**Your instructions:** Extract every line of text from the listing below and reproduce each line verbatim, in its original order.

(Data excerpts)
━━━
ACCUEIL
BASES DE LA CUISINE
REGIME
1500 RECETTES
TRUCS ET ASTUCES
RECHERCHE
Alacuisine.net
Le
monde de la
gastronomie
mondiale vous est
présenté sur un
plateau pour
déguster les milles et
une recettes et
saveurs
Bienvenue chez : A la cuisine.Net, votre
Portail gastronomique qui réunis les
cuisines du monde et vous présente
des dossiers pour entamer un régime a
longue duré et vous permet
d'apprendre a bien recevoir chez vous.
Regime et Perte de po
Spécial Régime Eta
━━━
**Answer box:**
ACCUEIL
BASES DE LA CUISINE
REGIME
1500 RECETTES
TRUCS ET ASTUCES
RECHERCHE
Alacuisine.net
Le
monde de la
gastronomie
mondiale vous est
présenté sur un
plateau pour
déguster les milles et
une recettes et
saveurs
Bienvenue chez : A la cuisine.Net, votre
Portail gastronomique qui réunis les
cuisines du monde et vous présente
des dossiers pour entamer un régime a
longue duré et vous permet
d'apprendre a bien recevoir chez vous.
Regime et Perte de po
Spécial Régime Eta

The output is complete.